• [AIM OF THE TASK]: Please return each of the entries below exactly as they appear.

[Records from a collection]
-- Opening Marker --

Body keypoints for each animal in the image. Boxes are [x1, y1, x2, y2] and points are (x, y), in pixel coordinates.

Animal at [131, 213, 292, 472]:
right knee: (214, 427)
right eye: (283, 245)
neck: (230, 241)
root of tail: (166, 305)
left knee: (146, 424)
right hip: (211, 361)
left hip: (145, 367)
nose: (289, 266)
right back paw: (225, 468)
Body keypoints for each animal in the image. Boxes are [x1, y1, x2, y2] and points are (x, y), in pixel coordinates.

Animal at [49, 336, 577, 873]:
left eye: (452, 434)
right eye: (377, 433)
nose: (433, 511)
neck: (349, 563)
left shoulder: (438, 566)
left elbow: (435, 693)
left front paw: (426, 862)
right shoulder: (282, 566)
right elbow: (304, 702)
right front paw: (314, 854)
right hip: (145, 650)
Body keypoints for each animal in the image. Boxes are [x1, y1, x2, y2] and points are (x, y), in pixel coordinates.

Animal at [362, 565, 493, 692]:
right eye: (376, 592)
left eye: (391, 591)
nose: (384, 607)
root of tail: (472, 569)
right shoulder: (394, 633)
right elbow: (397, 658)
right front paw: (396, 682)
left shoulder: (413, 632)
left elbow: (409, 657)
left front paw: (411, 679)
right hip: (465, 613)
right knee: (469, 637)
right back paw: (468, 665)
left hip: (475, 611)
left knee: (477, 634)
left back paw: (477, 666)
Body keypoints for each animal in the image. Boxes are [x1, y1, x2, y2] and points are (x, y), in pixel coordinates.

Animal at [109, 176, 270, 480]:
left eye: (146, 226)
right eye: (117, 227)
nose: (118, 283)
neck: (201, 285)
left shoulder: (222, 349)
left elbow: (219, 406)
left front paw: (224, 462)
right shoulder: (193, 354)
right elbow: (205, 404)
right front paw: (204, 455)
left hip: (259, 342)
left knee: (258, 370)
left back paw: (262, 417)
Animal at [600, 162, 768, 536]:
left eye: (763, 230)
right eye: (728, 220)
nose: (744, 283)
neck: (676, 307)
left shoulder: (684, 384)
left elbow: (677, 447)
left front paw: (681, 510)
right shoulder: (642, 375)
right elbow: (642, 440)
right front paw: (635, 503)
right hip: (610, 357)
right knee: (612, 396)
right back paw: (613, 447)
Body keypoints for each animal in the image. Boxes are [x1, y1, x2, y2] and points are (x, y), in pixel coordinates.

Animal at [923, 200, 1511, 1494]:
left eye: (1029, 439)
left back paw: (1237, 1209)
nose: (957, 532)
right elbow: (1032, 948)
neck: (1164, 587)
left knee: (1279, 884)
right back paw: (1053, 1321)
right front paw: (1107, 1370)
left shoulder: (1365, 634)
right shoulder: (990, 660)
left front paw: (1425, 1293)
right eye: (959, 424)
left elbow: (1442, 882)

-- Closing Marker --

• [SOLUTION FOR THIS PROBLEM]:
Body keypoints for each animal in the image. Boxes are [x1, y1, x2, y2] and points are (x, y), in pixel coordinates.

Animal at [131, 213, 292, 472]:
right knee: (214, 427)
right eye: (283, 245)
neck: (230, 241)
root of tail: (166, 305)
left knee: (146, 424)
right hip: (211, 361)
left hip: (145, 367)
nose: (289, 266)
right back paw: (225, 468)
Body keypoints for each animal in the image. Boxes are [x1, y1, x2, y2] and points are (x, y), in pixel coordinates.

Animal at [49, 336, 577, 873]:
left eye: (452, 434)
right eye: (377, 433)
nose: (433, 511)
neck: (349, 563)
left shoulder: (438, 566)
left elbow: (435, 693)
left front paw: (426, 862)
right shoulder: (282, 566)
right elbow: (304, 702)
right front paw: (314, 854)
right hip: (145, 650)
Body keypoints for each animal in the image. Boxes are [x1, y1, x2, y2] and points are (x, y), in pixel coordinates.

Animal at [362, 565, 493, 692]:
right eye: (376, 592)
left eye: (391, 591)
nose: (384, 607)
root of tail: (472, 569)
right shoulder: (394, 633)
right elbow: (397, 658)
right front paw: (396, 682)
left shoulder: (413, 632)
left elbow: (409, 657)
left front paw: (411, 679)
right hip: (465, 613)
right knee: (469, 637)
right back paw: (468, 665)
left hip: (475, 611)
left knee: (477, 634)
left back paw: (477, 666)
Body keypoints for each animal in the image. Boxes are [x1, y1, x2, y2] and points are (x, y), in pixel coordinates.

Animal at [109, 176, 270, 480]:
left eye: (146, 226)
right eye: (117, 227)
nose: (118, 283)
neck: (201, 285)
left shoulder: (222, 349)
left elbow: (219, 406)
left front paw: (224, 462)
right shoulder: (193, 354)
right elbow: (205, 404)
right front paw: (204, 455)
left hip: (259, 342)
left knee: (258, 370)
left back paw: (262, 417)
Animal at [600, 162, 768, 536]:
left eye: (763, 230)
right eye: (728, 220)
nose: (744, 283)
neck: (676, 307)
left shoulder: (684, 384)
left elbow: (677, 447)
left front paw: (681, 510)
right shoulder: (642, 375)
right elbow: (642, 440)
right front paw: (635, 503)
right hip: (610, 357)
right knee: (612, 396)
right back paw: (613, 447)
Body keypoints for each animal in the image. Boxes are [x1, y1, x2, y2] and points are (x, y), in pixel coordinates.

Animal at [923, 200, 1511, 1494]:
left eye: (1029, 439)
left back paw: (1237, 1209)
nose: (957, 532)
right elbow: (1032, 948)
neck: (1164, 587)
left knee: (1279, 884)
right back paw: (1053, 1321)
right front paw: (1107, 1370)
left shoulder: (1365, 634)
right shoulder: (990, 660)
left front paw: (1425, 1293)
right eye: (959, 424)
left elbow: (1442, 882)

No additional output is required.